Whether it’s to prepare them for college or the workplace, preparing high school students for their future earlier is one of the ideas behind CVTC partnering with K-12 school districts to establish academies.  The concept of offering high school students dual credit at their school and at CVTC is not a new one.  CVTC has 153 dual credit agreements with 35 different schools, totaling 215 course sections this year.

In an academy students are offered a cluster of courses in a particular subject, usually leading to an industry-recognized certificate.
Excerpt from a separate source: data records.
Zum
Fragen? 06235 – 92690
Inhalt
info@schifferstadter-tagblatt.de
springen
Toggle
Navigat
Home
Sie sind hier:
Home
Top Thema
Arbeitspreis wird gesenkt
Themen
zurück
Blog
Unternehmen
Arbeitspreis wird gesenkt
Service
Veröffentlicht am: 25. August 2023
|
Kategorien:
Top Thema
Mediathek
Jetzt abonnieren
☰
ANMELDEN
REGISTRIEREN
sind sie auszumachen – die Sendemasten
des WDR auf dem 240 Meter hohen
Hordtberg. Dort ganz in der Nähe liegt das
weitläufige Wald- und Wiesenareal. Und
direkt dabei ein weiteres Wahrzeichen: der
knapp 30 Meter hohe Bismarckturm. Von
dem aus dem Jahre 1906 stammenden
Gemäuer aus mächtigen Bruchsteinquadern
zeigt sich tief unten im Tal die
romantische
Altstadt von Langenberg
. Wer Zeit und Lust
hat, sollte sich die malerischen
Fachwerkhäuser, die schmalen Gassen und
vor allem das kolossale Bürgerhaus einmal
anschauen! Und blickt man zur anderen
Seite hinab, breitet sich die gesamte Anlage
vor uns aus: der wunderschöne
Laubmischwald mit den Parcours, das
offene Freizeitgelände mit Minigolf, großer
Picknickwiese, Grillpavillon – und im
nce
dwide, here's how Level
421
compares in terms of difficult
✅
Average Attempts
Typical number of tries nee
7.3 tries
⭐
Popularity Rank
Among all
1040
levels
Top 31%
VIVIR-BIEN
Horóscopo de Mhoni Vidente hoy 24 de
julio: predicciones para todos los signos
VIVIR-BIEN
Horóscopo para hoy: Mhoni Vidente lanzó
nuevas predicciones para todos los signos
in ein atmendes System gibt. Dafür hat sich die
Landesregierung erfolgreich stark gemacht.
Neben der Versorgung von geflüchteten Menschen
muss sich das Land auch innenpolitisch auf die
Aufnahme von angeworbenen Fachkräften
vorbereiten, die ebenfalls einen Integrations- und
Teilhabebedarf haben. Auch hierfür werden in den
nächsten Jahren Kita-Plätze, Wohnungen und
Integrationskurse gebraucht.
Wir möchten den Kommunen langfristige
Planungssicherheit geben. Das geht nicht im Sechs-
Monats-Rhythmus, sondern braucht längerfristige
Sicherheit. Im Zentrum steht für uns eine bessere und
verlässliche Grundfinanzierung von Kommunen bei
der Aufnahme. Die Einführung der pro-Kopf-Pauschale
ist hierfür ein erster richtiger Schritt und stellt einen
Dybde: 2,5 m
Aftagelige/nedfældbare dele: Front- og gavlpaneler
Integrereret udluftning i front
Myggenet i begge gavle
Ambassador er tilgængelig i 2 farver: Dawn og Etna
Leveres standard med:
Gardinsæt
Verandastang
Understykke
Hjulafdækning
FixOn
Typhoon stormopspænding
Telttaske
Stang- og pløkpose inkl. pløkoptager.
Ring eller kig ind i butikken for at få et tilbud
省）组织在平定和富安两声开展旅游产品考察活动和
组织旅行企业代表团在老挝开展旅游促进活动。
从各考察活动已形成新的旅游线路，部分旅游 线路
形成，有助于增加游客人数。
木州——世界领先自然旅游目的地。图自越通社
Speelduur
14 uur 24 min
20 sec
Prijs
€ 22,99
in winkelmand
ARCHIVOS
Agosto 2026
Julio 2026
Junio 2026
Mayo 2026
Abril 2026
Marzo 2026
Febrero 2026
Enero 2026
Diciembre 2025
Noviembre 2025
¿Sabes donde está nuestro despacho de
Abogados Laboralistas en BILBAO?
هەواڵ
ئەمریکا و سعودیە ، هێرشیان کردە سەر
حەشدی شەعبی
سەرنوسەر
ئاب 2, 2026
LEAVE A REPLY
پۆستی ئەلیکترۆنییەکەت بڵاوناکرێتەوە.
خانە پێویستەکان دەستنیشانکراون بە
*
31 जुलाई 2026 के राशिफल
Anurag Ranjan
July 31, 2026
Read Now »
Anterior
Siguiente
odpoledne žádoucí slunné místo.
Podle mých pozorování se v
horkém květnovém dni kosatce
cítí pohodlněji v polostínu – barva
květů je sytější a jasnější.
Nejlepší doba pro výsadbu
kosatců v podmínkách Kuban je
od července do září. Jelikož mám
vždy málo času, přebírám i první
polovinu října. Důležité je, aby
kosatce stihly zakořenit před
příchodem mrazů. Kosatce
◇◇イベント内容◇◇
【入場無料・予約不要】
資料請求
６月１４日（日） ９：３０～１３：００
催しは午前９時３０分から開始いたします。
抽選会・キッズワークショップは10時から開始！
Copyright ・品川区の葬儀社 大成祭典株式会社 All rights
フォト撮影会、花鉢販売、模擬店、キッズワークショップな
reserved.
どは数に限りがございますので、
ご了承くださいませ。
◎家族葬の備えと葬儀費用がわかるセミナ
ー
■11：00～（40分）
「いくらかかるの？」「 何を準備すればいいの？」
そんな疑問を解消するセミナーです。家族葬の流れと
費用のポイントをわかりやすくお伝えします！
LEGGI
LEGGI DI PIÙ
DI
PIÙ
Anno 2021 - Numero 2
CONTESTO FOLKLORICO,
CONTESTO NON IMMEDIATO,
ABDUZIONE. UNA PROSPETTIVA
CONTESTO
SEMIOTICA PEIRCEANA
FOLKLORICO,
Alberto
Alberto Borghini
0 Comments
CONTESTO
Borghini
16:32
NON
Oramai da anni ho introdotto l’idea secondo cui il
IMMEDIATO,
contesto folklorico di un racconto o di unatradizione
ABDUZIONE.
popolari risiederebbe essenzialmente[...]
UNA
The Welding Academy enables the partner high schools to offer a higher level of technical education.  With the help of grant funds, CVTC was able to provide equipment to add to what Cadott High School already had. 

Reidt said the students, selected by the schools based on their interest and their academic and attendance records, are doing very well with the college-level learning.  “These are some of the better welders from the high schools,” Reidt said.

The Welding Academy is taking the students’ skills to the next level, beyond what they could have achieved in their high school classes. “I’m definitely getting a lot more welding experience in school,” Hoffstatter said.  “We had one welding class at Stanley-Boyd.  This is every day now.”

“I’m learning how to slow down and be more patient with my welds,” said Jacob Couillard of Gilman.  “This is more rigorous, and harder to pass,” said Micah Raatz of Cornell. “I’m learning more about the difference between a good weld and a bad weld.”  “I’m learning more about proper welding angles and setting up your welder,” said Cole Redburn of Cadott. 

The classes in the Welding Academy include Welding Safety and Orientation, Basic Wire Feed Welding, Print Reading for Welders, and Industrial Skills.  “At school we weren’t getting print reading, which is something we are going over really heavily here,” Hoffstatter said.

Reidt noted the class has a way of waking students up to the importance of their other academic subjects, something first year CVTC students often discover.  Being a good welder takes math skills as well, which are covered in the Industrial Skills class.

“It’s important that they pay attention to the other classes they have in high school, like math,” Reidt said.  “We will show them how to use it.”

While most of the students plan to go on to CVTC’s Welding program, they also see the benefits of having some early training that gives them employment opportunities.  It is common for CVTC Welding students to be hired as part-time welders while they are going to school.  The Academy students may have that opportunity sooner than others.

Reidt noted the way the CVTC program is structured, the Academy students may not be able to finish the program early, despite starting with nine credits on their transcripts.  That is being worked on for a future year.  However, the credits will allow them to take a lighter CVTC class schedule, freeing them up for work to help pay for college.  “We’re already making plans for next year,” Reidt said.